In the end, all data structures are functions. The academic applications of that may make your eyes glaze over, but the practical application is that if you want a reversed array/tree/etc., you just need the reading/iteration "function" for the array to return the data as if it was reversed. A matrix can be "transposed" just by reading its transpose. (Caching or other consequences may result in you choosing to manifest it in memory anyhow, but if it was stored cleverly in the first place, or you're only going to read it once anyhow such that using it once is as expensive as reading it once to reconstruct it anyhow, then there's no reason to.) An array can be randomly permuted simply by wrapping the read function with a permutation on the index, it need not be manifested in memory. etc.

kazinator•2h ago
The "invert binary tree" interview question can be solved by swapping the accessors of the node type:

  tmpfn = tree.left
  tree.left = tree.right
  tree.right = tmpfn
Now when tree.left(node) is applied, it returns the right child, and vice versa. All traversals use the accessors, QED.
cmovq•1h ago
I see this a lot in graphics, where people will for example say to create a view matrix you first create your camera transform and then invert it. When the better solution is to just directly construct the inverted matrix.

There is almost never a good reason to invert a full 4x4/3x3 transform, yet I see it all the time.

selimthegrim•5h ago
I guess the news is the “for small sizes” part
kazinator•2h ago
Under multiplication, rows go into columns and all that. So if we transpose things, rows are being dot-producted with (what were originally) rows:

  [ a b ] [ a c ] = [ (a b) . (a b)  (a b) . (c d) ] = [   |(a b)]^2     (a b) . (c d) ]
  [ c d ] [ b d ]   [ (c d) . (a b)  (c d) . (c d) ]   [ (c d) . (a b)      |(c d)|^2  ]
 
Down the diagonal we have squared norms of (a b) and (c d) which is interesting and could somehow be used.

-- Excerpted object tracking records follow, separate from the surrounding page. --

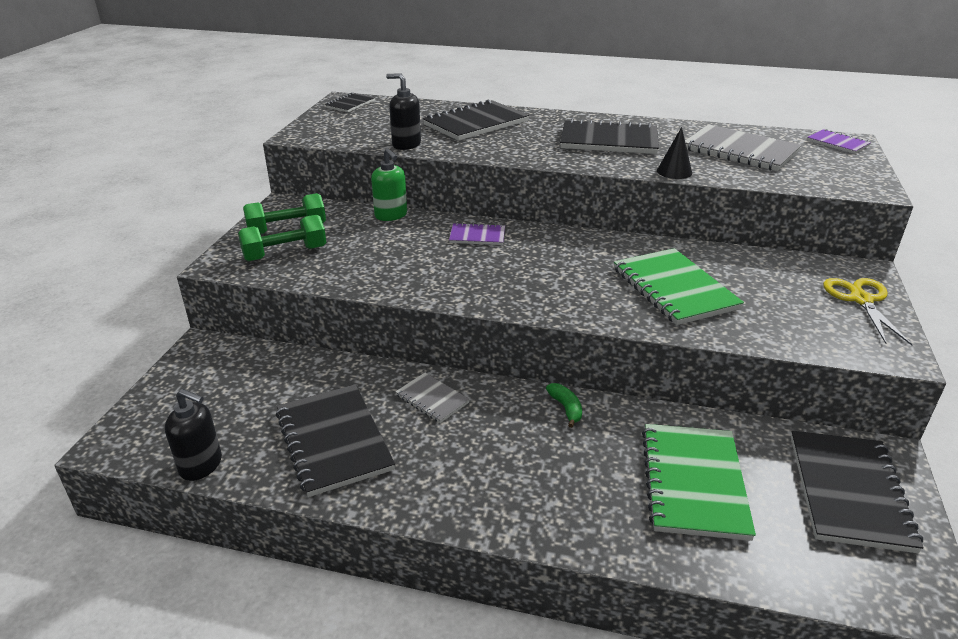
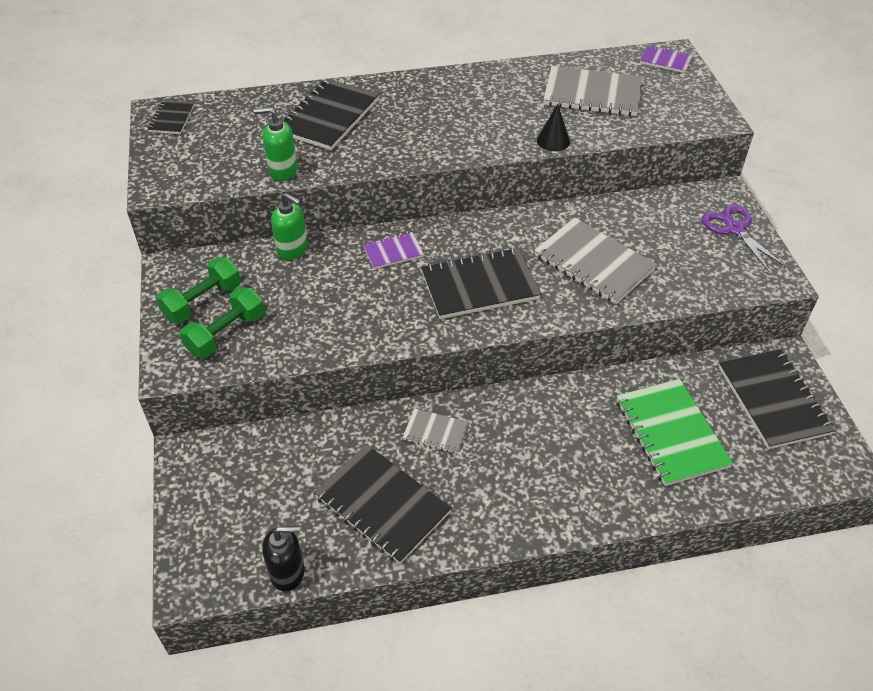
camera: 25 degrees left, 15 degrees up
black soap dispenser [386,73,421,150] -> green soap dispenser [254,107,297,181]
green banana [546,383,582,428] -> none
black notebook [560,119,659,154] -> black notebook moved to [421,248,541,319]
green notebook [614,248,744,325] -> grey notebook [534,218,657,304]
yellow scissors [823,278,913,345] -> purple scissors [702,204,787,273]

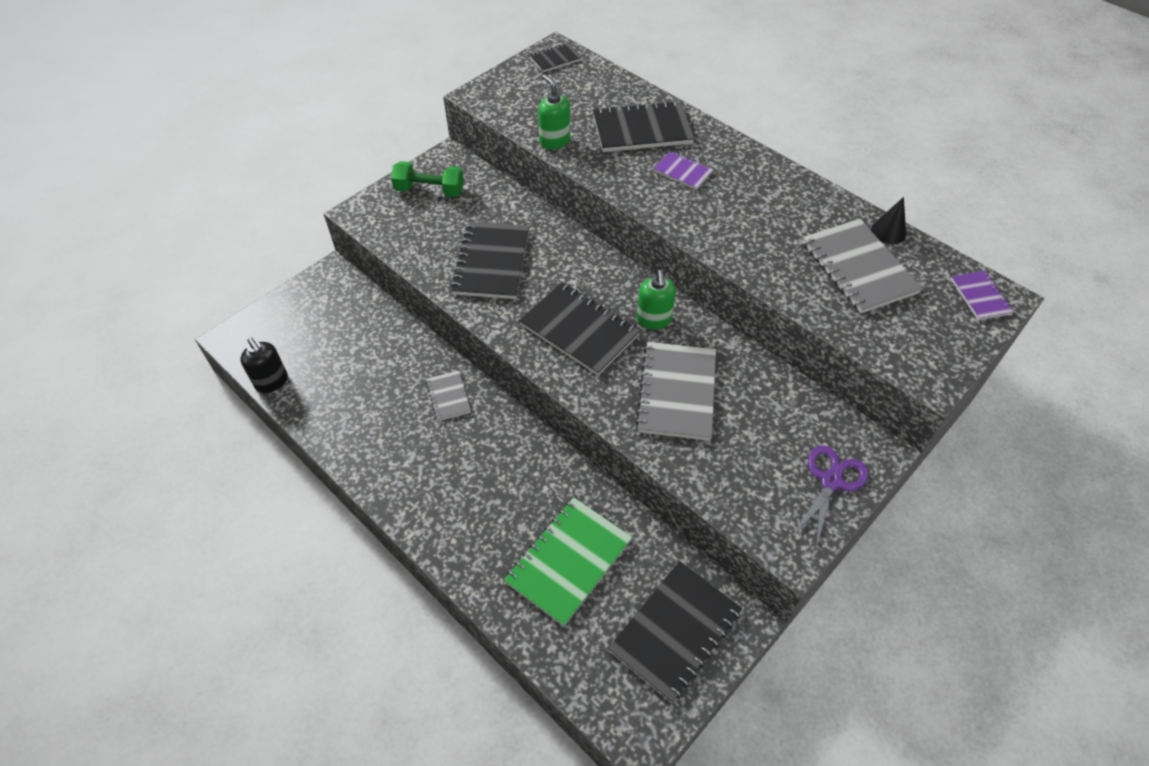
camera: 55 degrees right, 5 degrees up
green dumbbell [180,287,264,358] -> none
green soap dispenser [271,193,308,260] -> green soap dispenser moved to [636,270,676,330]
black notebook [314,444,452,564] -> black notebook moved to [451,222,529,299]
purple notebook [363,232,424,269] -> purple notebook moved to [653,151,713,190]
black cone [537,104,570,151] -> black cone moved to [871,197,906,244]

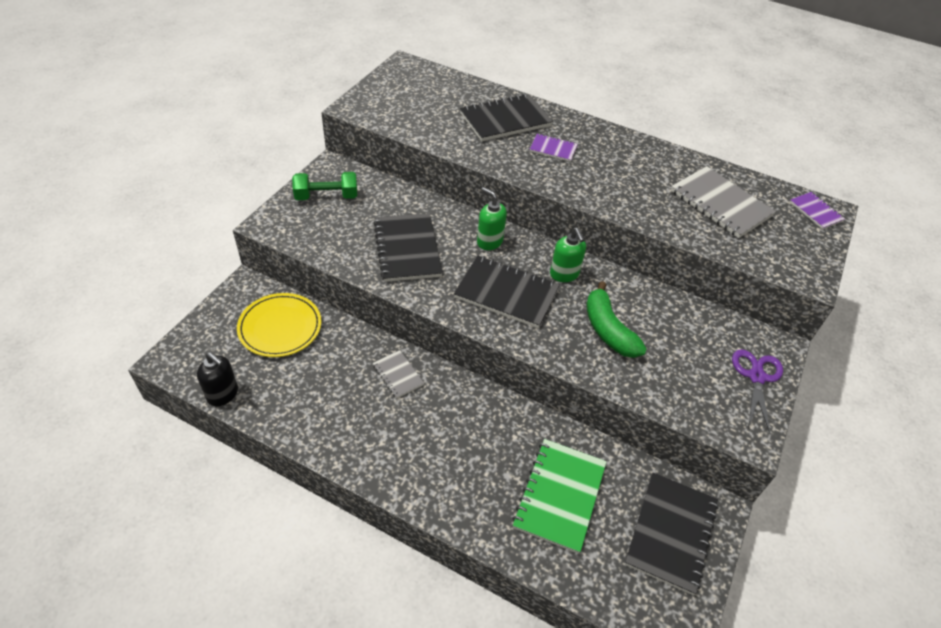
camera: 20 degrees left, 5 degrees down
black notebook [529,43,582,72] -> none
green soap dispenser [538,74,570,149] -> green soap dispenser moved to [477,187,507,250]
grey notebook [635,342,716,441] -> green banana [586,281,647,358]
black cone [871,197,906,244] -> none
none -> yellow plate [237,293,321,357]

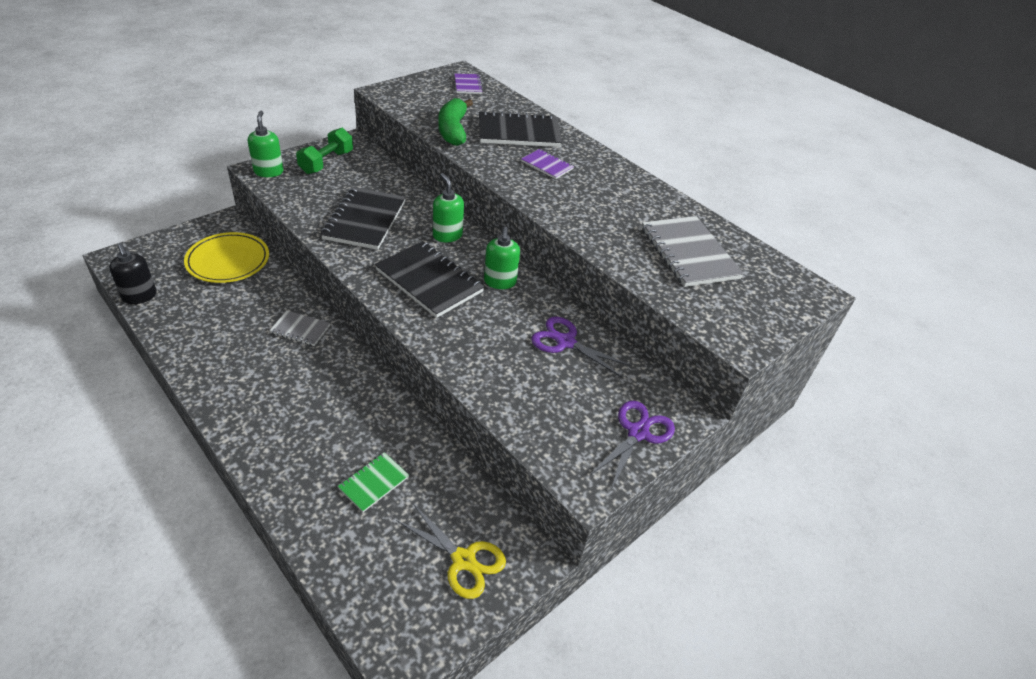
camera: 20 degrees right, 5 degrees down
green dumbbell [292,172,357,200] -> green dumbbell turned 75 degrees counterclockwise [296,128,353,174]
grey notebook [373,350,424,398] -> grey notebook turned 60 degrees counterclockwise [269,310,330,346]
green notebook [512,439,607,554] -> green notebook [338,452,409,512], size x0.53
green banana [586,281,647,358] -> green banana moved to [438,98,473,146]
black notebook [625,473,719,595] -> yellow scissors [396,504,506,599]
purple notebook [790,192,845,229] -> purple notebook moved to [454,73,483,94]
none -> green soap dispenser [248,111,284,177]
none -> purple scissors [531,317,631,378]

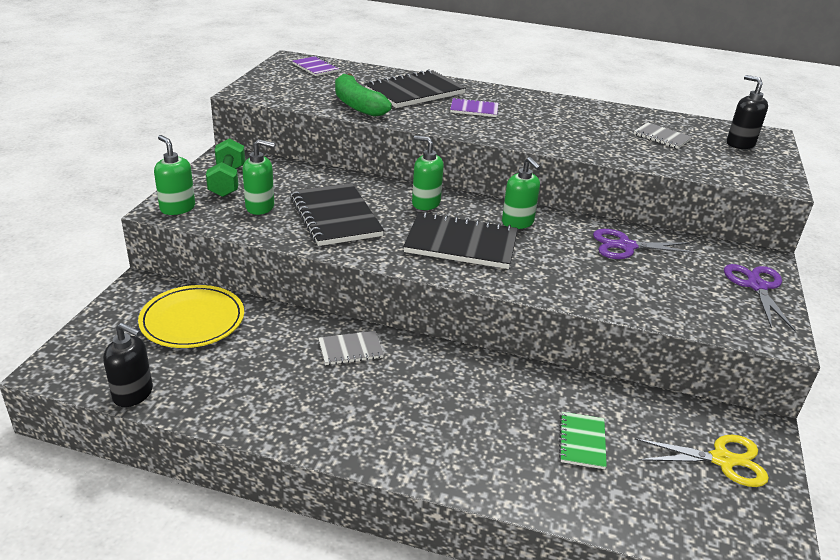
camera: 30 degrees left, 10 degrees down
grey notebook [642,216,744,287] -> grey notebook [634,123,692,149], size x0.53
none -> green soap dispenser [243,139,275,215]
none -> black soap dispenser [727,75,768,149]

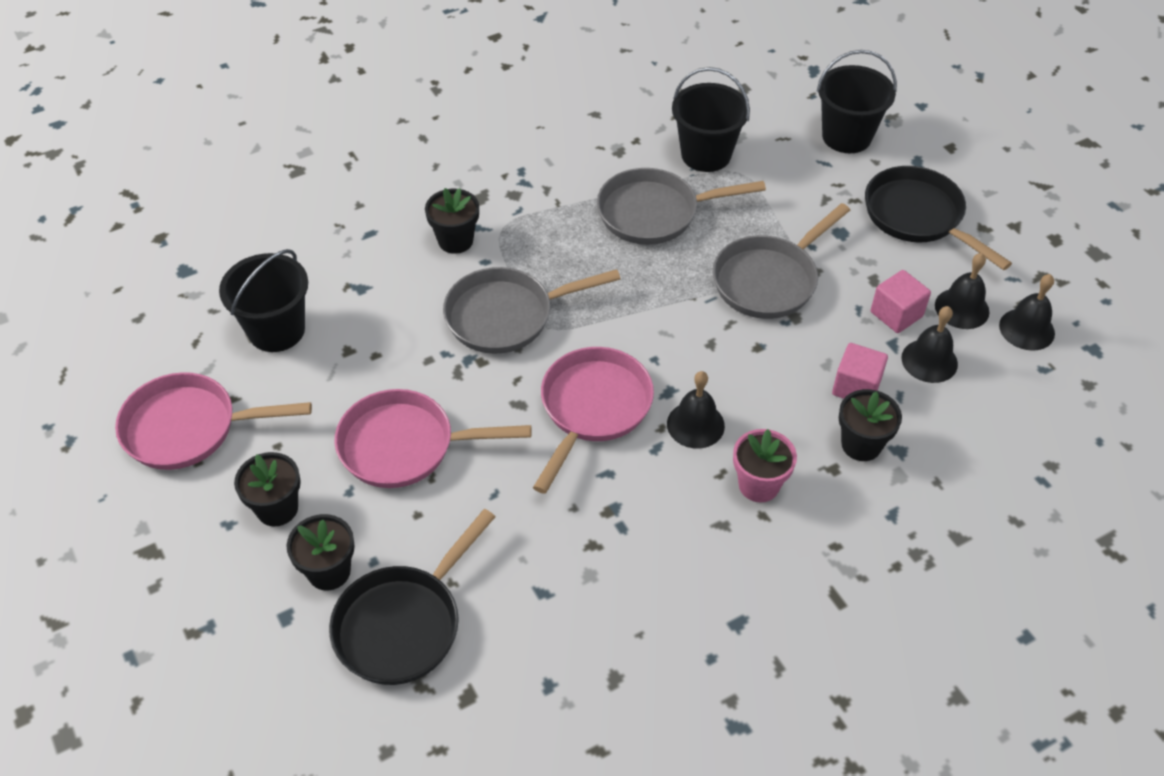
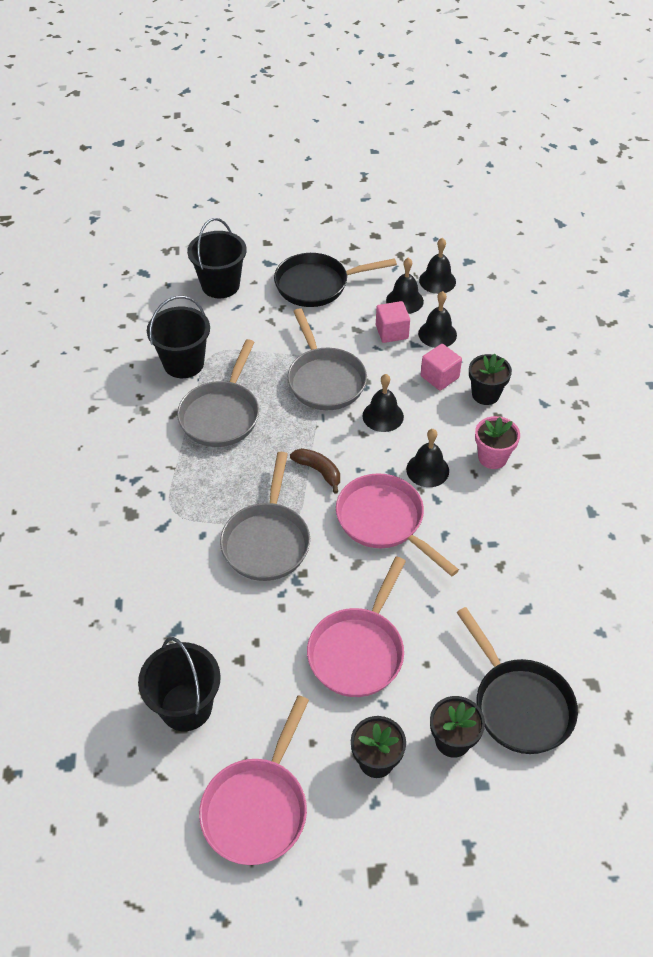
camera: 65 degrees left, 0 degrees up
black flower pot [425,188,479,254] -> none
none -> brown banana [290,448,340,494]
none -> black bell [363,374,404,432]

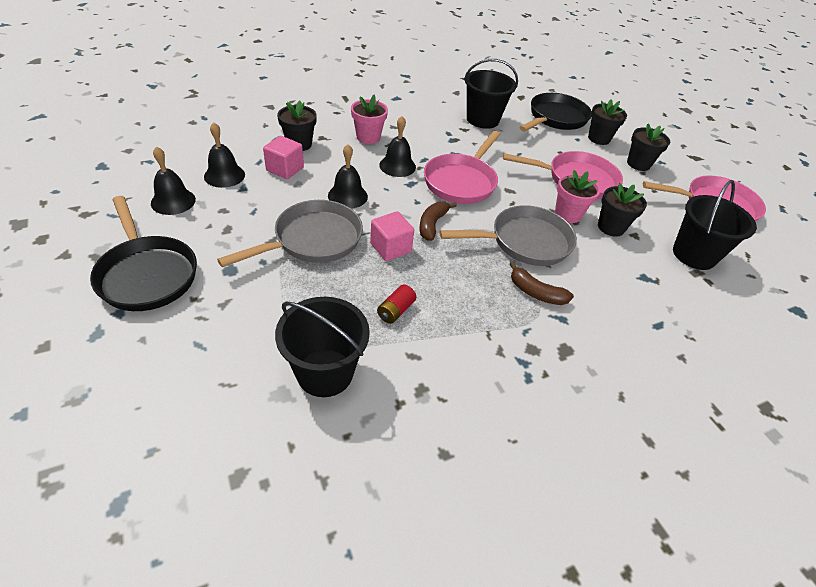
camera: 115 degrees left, 5 degrees down
grey pan [177,339,259,447] -> red battery [377,284,416,324]
black bucket [187,218,247,298] -> black bucket moved to [464,59,518,129]
pink cube [376,301,410,343] -> pink cube moved to [370,211,414,261]
black bell [419,238,456,294] -> none
none -> brown banana [510,262,574,305]
none -> pink flower pot [555,170,600,223]
none -> black flower pot [598,183,647,237]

We also have repeated values between the upper and lower triangle because (a b) . (c d) is the same as (c d) . (a b): the dot product commutes.

Whereas just squaring the matrix:

  [ a b ] [ a b ] = [ (a b) . (a c)  (a b) . (b d) ]
  [ c d ] [ c d ]   [ (c d) . (a c)  (c d) . (b d) ]
all four dot products are unique.

So right of the bat, we can find interesting things about X X^t without going deep, and an obvious shortcut.